▸ **Exercise text**
Catching up with my reading schedule. I finally began looking into Phillipp Goodchild's "Theology of Money", which I mentioned earlier in the Integral Capitalism Thread. It's an extraordinary read, summarizing vast streams of thinking and taking steps into the yet unexplored.

I've read part one: "On Politics" and it made my brain hurt. In a good way ;-)

First Goodchild distinguishes two kinds of power (with Carl Schmitt): physical power, like hitting someone on the nose, and the human power of the will as expressed though speech and action and found in markets and nation-states. He then introduces a third kind: political power, which is the authority that guides the action of will on will. The political power depends on certain distributions of resources, which are themselves influenced by traditions, customs, markets, kinship, regions, language groups, currency areas, and nation-states.

This intangible "energy" of the political cannot be encompassed within modernity's concept of humanity. He shows that modern humanism is defined by three axioms:
1: the human is independent from the divine. Spectral and Occult Powers are regarded as illusionary.
2:the human subject is constituted as such through rational self-reflection as a self-determining agent.
3: continued mastery over an external nature

IOW, The fate of modern political thought rests on demonstrations of its effectiveness, it rests on a conception of power as mastery, it rests on the non-existence of invisible powers beyond those of physics and the will. Since the dawn of the modern age, nature has been mastered by science, technology and economics.

In the last decades of the 20th century, it became obvious that there are limits to the modern worldview. Chaos and Complexity Theory, Economic and Ecological Crisis show the impotence of Modernity to master external Nature. Subjects are not rational automatons, but are driven by passions and emotions, by promises, threat, violence, persuasion, moralizing, praying, but also influenced by sufficient supply of resources like fresh air, water, fertile soil and so on. It is doubtful that the alliance between the individual will and those other human and non-human powers can ever be reduced to represantation and mastery.

▸ **Requirement 1**
Return the records below line for line without any changes, keeping only the text read from each picture and leaving out the pictures themselves.

▸ **Supplied material**
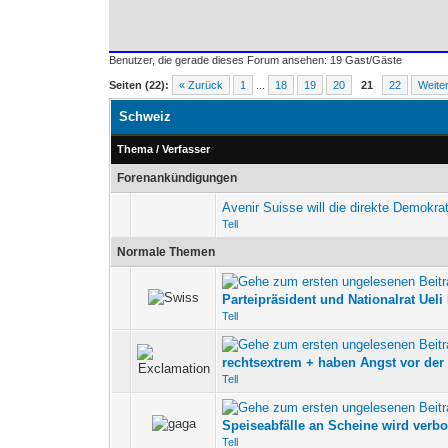
Benutzer, die gerade dieses Forum ansehen: 19 Gast/Gäste
Seiten (22):
« Zurück
1
...
18
19
20
21
22
Weite
Schweiz
Thema
/
Verfasser
Forenankündigungen
Avenir Suisse will die direkte Demokra
Tell
Normale Themen
0 Bewertung(en) - 0 vo
Parteipräsident und Nationalrat Ueli
Tell
0 Bewertung(en) - 0 vo
rechtsextrem + haben Angst vor der 
Tell
0 Bewertung(en) - 0 vo
Speiseabfälle an Scheine wird verbo
Tell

▸ **Requirement 2**
Carry the post on Goodchild's "Theology of Money" forward from its last sentence.

▸ **Written response 1**
Benutzer, die gerade dieses Forum ansehen: 19 Gast/Gäste
Seiten (22):
« Zurück
1
...
18
19
20
21
22
Weite
Schweiz
Thema
/
Verfasser
Forenankündigungen
Avenir Suisse will die direkte Demokra
Tell
Normale Themen
0 Bewertung(en) - 0 vo
Parteipräsident und Nationalrat Ueli
Tell
0 Bewertung(en) - 0 vo
rechtsextrem + haben Angst vor der 
Tell
0 Bewertung(en) - 0 vo
Speiseabfälle an Scheine wird verbo
Tell

▸ **Written response 2**
Conclusion: Through reason, the mind became subject to itself and constructed its own sovereignity. As a result we get a limited domain of sovereignity
and a broader domain of ignorance and impotence.

So in order to move on from representationalism and the illusory belief in sovereign self-determined subjects, Goodchild proposes that power is mediated by physical, human, and meta-human configurations. One possibilty to escape the theology of sovereignity is to engage with immanent problems. Goodchild states that there is a social body that corresponds directly with the power of the imagination in representation, which occurs in reality as well as in the mind. This social form of power is external to both physical processes and the human will. It is here where a political theology is to be sought.
Political Power is thus unthinkable without a body that supports it, whether such a body is a weapon of violence, a sovereign authority, or money itself.

He goes on to show that today money acts as a living symbol of the sovereign individual. Money, like nothing else, is an expression of individual power. Money effectively symbolizes the value of property, the soveregnity of freedom, and the power of desire. It is the political body that stands before and represents the individual. Money is the supreme instrument of political expression.

That's a rough sketch of the first part of the book. Part 2 is called: A Treatise on Money and Part 3: Of Theology (with promising chapters like 'Metaphysics and Credit') Ohoho. Can't wait to get on with it.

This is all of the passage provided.